My partner doesn't want to use the word "boyfriend" - what's the deal?

How important are labels in a poly relationship? For example my partner and I do traditional relationship things together. But when I casually referred to him as my boyfriend he said he didn’t want any labels.

That question is impossible to answer; there’s no “Polyamory Prescriptions of Importance” that tell you how important various things are to every polyamorous person. If they’re important to the people in the relationship, then they’re important. If not, then they’re not.

You need to talk to your partner about this and figure out what he thinks “boyfriend” means vs. what you think it means. If, to you, “boyfriend” means “someone who sleeps over, texts me in the morning, and comes with me to work events,” and he does those things but won’t call himself your boyfriend, that is obviously going to feel confusing and oddly arbitrary to you. But if your partner thinks “boyfriend” means “someone who is committed to a long-term relationship and hopes to move toward higher levels of life entwinement like cohabitation,” he might be balking at that term.

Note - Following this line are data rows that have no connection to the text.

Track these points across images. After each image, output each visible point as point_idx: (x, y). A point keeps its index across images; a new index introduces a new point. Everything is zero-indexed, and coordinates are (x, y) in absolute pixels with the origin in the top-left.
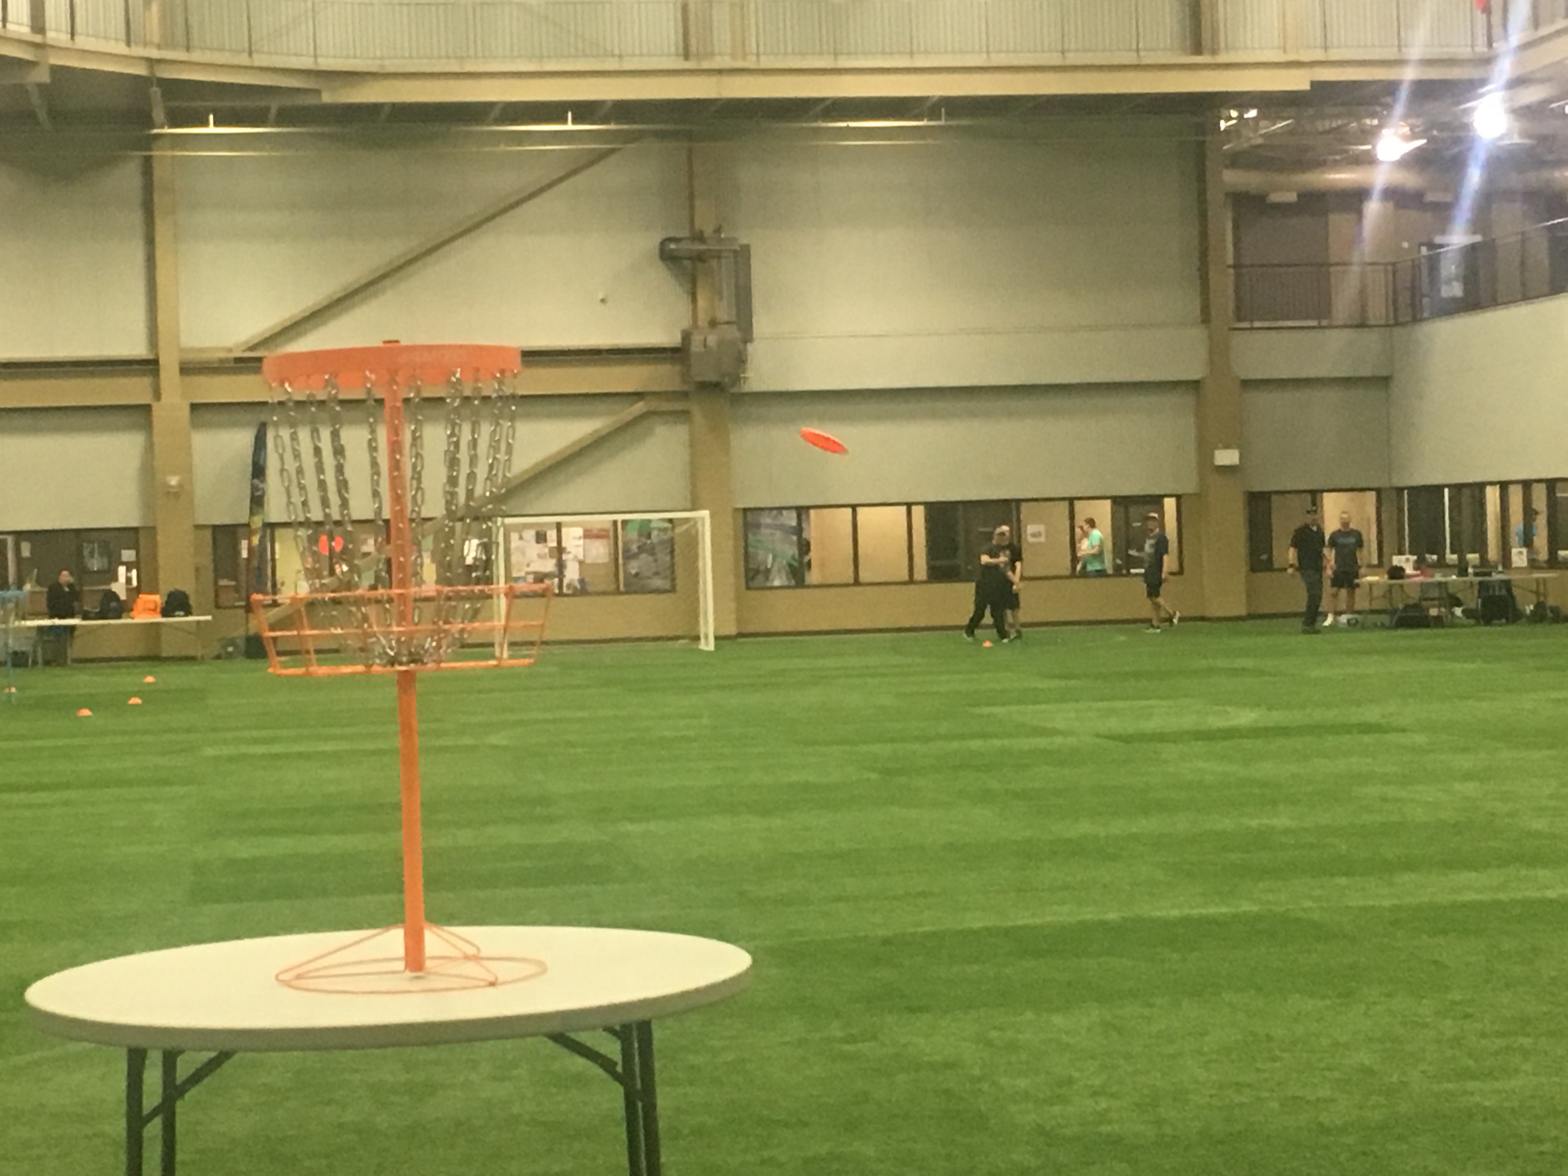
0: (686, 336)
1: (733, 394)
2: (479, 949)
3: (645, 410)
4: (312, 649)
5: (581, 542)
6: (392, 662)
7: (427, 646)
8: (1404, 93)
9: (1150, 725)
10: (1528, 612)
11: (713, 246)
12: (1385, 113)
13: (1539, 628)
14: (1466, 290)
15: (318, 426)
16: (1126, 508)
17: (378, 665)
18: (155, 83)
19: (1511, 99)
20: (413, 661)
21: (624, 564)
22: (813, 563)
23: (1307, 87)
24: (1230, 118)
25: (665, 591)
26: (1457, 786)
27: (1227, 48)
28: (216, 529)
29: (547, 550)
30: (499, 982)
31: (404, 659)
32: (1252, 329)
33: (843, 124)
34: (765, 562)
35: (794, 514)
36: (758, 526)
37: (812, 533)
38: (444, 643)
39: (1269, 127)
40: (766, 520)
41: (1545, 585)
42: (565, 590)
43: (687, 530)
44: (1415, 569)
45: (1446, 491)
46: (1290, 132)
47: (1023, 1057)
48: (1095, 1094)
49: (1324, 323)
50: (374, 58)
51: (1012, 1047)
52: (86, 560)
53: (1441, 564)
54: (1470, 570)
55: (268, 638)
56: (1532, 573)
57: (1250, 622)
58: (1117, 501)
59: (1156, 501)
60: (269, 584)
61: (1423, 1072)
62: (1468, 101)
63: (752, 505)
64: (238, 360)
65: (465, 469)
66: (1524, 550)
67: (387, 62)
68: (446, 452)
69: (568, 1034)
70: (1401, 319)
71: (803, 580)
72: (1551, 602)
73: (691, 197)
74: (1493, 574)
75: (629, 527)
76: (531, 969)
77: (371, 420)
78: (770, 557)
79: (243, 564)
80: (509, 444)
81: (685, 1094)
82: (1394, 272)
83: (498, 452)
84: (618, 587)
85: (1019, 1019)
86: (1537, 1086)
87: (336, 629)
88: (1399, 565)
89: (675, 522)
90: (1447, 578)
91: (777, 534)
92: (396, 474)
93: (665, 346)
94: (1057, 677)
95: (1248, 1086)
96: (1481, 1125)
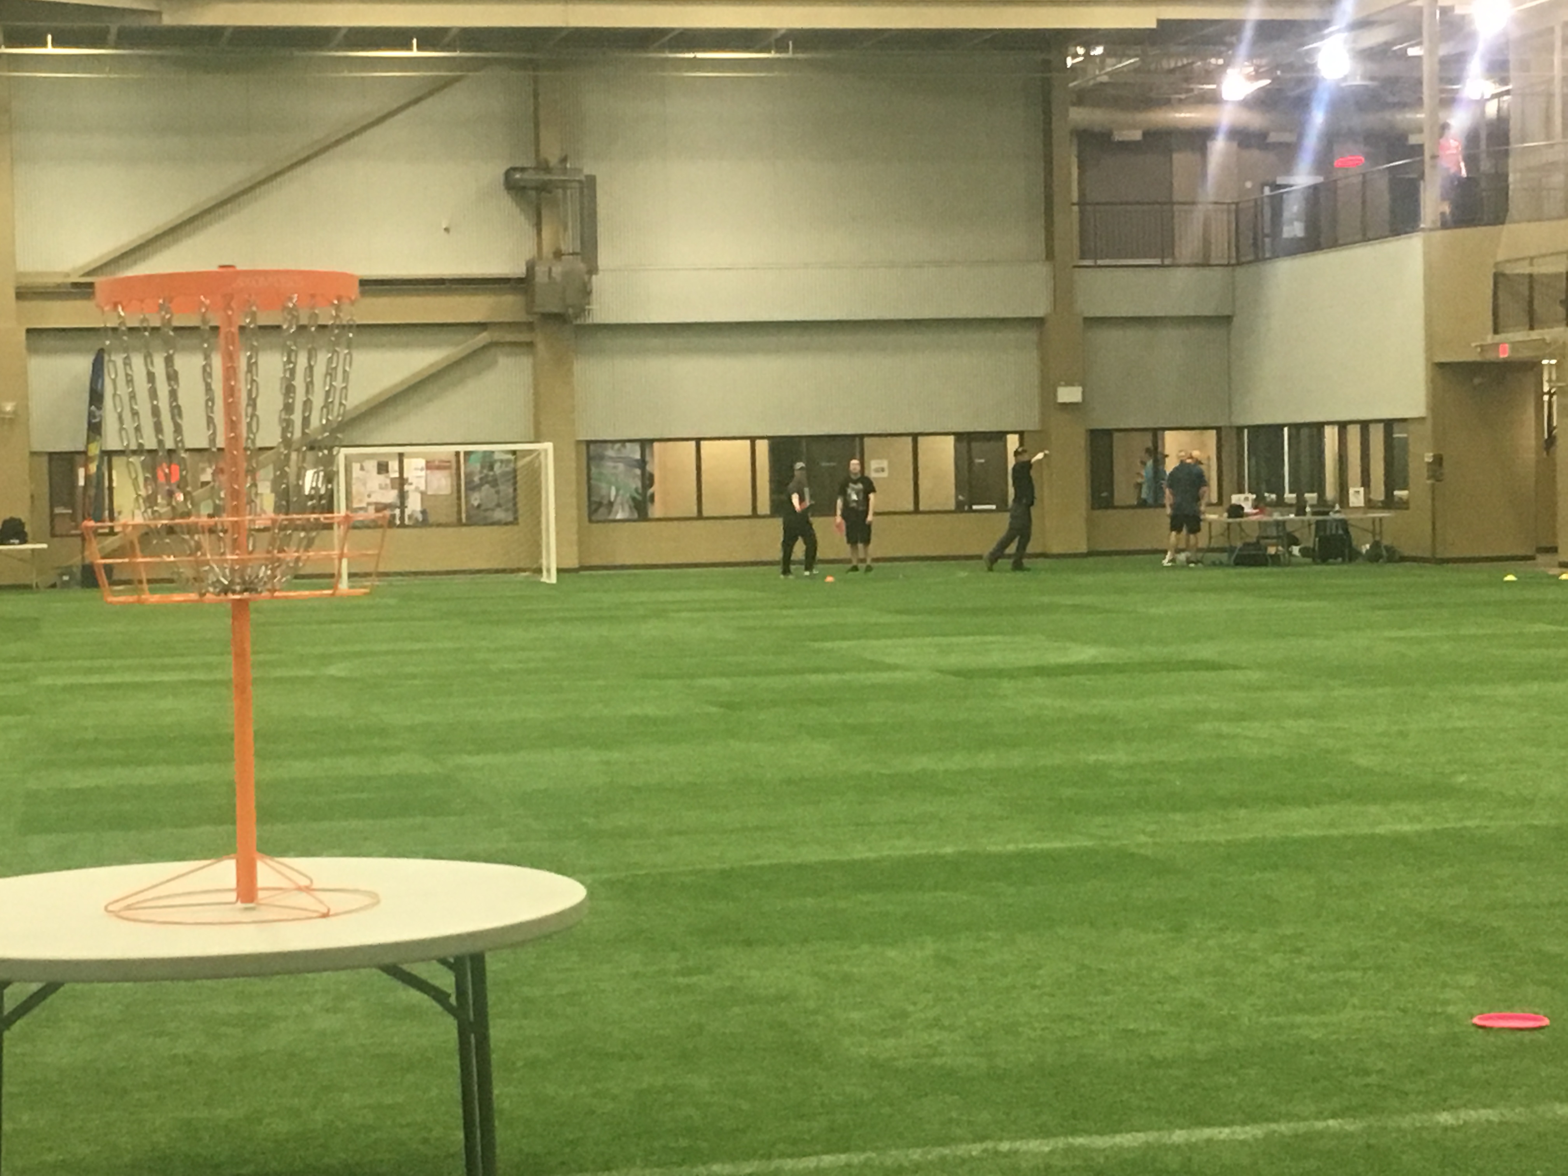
0: (531, 267)
1: (578, 326)
2: (311, 881)
3: (489, 340)
4: (144, 577)
5: (423, 473)
6: (226, 590)
7: (261, 575)
8: (1248, 33)
9: (995, 659)
10: (1364, 551)
11: (556, 176)
12: (1229, 52)
13: (1374, 568)
14: (1307, 229)
15: (151, 351)
16: (968, 444)
17: (213, 593)
19: (1355, 41)
20: (246, 590)
21: (466, 496)
22: (656, 498)
23: (1154, 25)
24: (1076, 55)
25: (507, 523)
26: (1289, 723)
28: (52, 456)
29: (388, 481)
30: (331, 913)
31: (238, 588)
32: (1096, 266)
33: (691, 55)
34: (608, 495)
35: (637, 447)
36: (602, 458)
37: (655, 467)
38: (278, 572)
39: (1114, 65)
40: (610, 453)
41: (1380, 525)
42: (407, 522)
43: (531, 463)
44: (1255, 507)
45: (1285, 429)
46: (1136, 70)
47: (858, 989)
48: (928, 1027)
49: (1167, 262)
51: (846, 979)
53: (1280, 503)
54: (1308, 509)
55: (99, 565)
56: (1367, 513)
57: (1091, 560)
58: (960, 437)
59: (1001, 436)
60: (107, 513)
61: (1253, 1005)
62: (1315, 41)
63: (593, 438)
64: (75, 285)
65: (300, 396)
66: (1362, 490)
68: (282, 379)
69: (400, 966)
70: (1243, 259)
71: (646, 514)
72: (1386, 542)
73: (537, 125)
74: (1331, 513)
75: (473, 457)
76: (367, 901)
77: (206, 345)
78: (613, 489)
79: (79, 492)
80: (345, 371)
81: (520, 1027)
82: (1237, 212)
83: (335, 380)
84: (460, 520)
85: (856, 952)
86: (1363, 1019)
87: (169, 556)
88: (1238, 503)
89: (518, 453)
90: (1286, 517)
91: (621, 466)
92: (230, 400)
93: (509, 276)
94: (898, 612)
95: (1081, 1019)
96: (1308, 1057)
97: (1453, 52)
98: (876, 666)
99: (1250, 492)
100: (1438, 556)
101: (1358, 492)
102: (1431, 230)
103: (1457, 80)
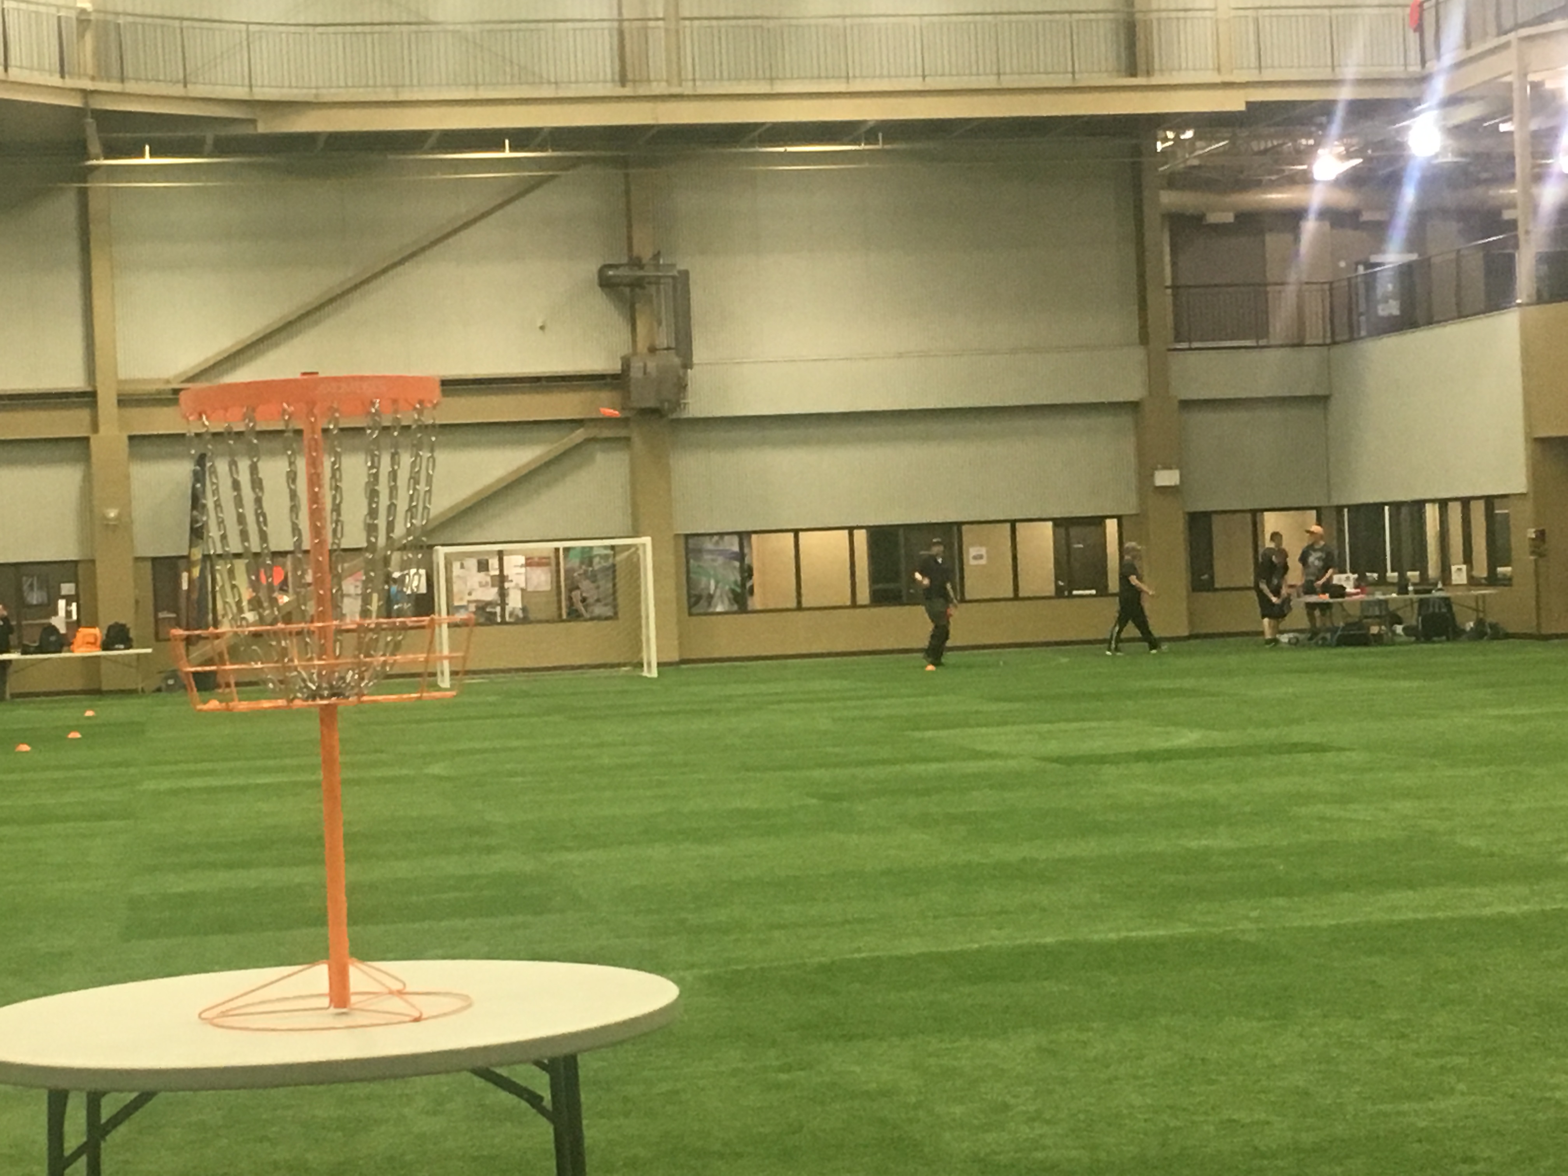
0: (626, 363)
1: (673, 420)
2: (404, 985)
3: (585, 437)
4: (233, 683)
5: (523, 570)
6: (314, 696)
7: (348, 679)
8: (1340, 113)
9: (1096, 745)
10: (1468, 629)
11: (649, 272)
12: (1320, 133)
13: (1479, 646)
14: (1403, 309)
15: (236, 459)
16: (1067, 529)
17: (300, 698)
18: (89, 114)
19: (1445, 119)
20: (334, 695)
22: (756, 590)
23: (1243, 108)
24: (1166, 139)
25: (607, 618)
26: (1394, 804)
27: (1161, 71)
28: (156, 561)
29: (489, 579)
30: (424, 1016)
31: (326, 693)
32: (1190, 349)
33: (782, 149)
34: (708, 588)
35: (735, 540)
36: (699, 551)
37: (755, 559)
38: (366, 676)
39: (1205, 148)
40: (709, 545)
41: (1484, 602)
42: (507, 619)
43: (629, 558)
44: (1356, 587)
45: (1387, 508)
46: (1226, 152)
47: (959, 1083)
48: (1031, 1120)
49: (1262, 342)
50: (310, 88)
51: (948, 1073)
52: (25, 594)
53: (1382, 581)
54: (1411, 588)
55: (187, 673)
56: (1470, 590)
57: (1194, 643)
58: (1058, 523)
59: (1099, 521)
61: (1359, 1093)
64: (176, 392)
66: (1464, 567)
67: (323, 91)
68: (366, 483)
69: (493, 1069)
70: (1338, 339)
71: (746, 606)
72: (1490, 619)
73: (629, 222)
74: (1433, 591)
75: (572, 553)
76: (459, 1004)
77: (290, 452)
78: (712, 583)
79: (183, 596)
80: (428, 474)
81: (619, 1126)
82: (1331, 289)
83: (418, 484)
84: (560, 615)
85: (957, 1045)
86: (1471, 1106)
87: (256, 663)
88: (1339, 583)
89: (617, 549)
90: (1388, 596)
91: (720, 560)
92: (315, 506)
93: (605, 373)
94: (998, 699)
95: (1184, 1110)
96: (1416, 1145)
97: (1543, 127)
98: (977, 755)
99: (1353, 572)
100: (1544, 631)
101: (1460, 570)
102: (1528, 304)
103: (1547, 155)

Ask him: why don’t you want labels? What does “boyfriend” mean to you that “partner” doesn’t? Is it really just about the word, or is there a different concern? And think about what “boyfriend” means to you, so you can better communicate that to him. How important is it to you that your partner is willing to use that word? Why? It’s highly unlikely that this is really about what collection of syllables you two use to refer to each other - it’s what that word signifies to both of you that needs to be brought from the realm of implication and assumption into clarity and communication.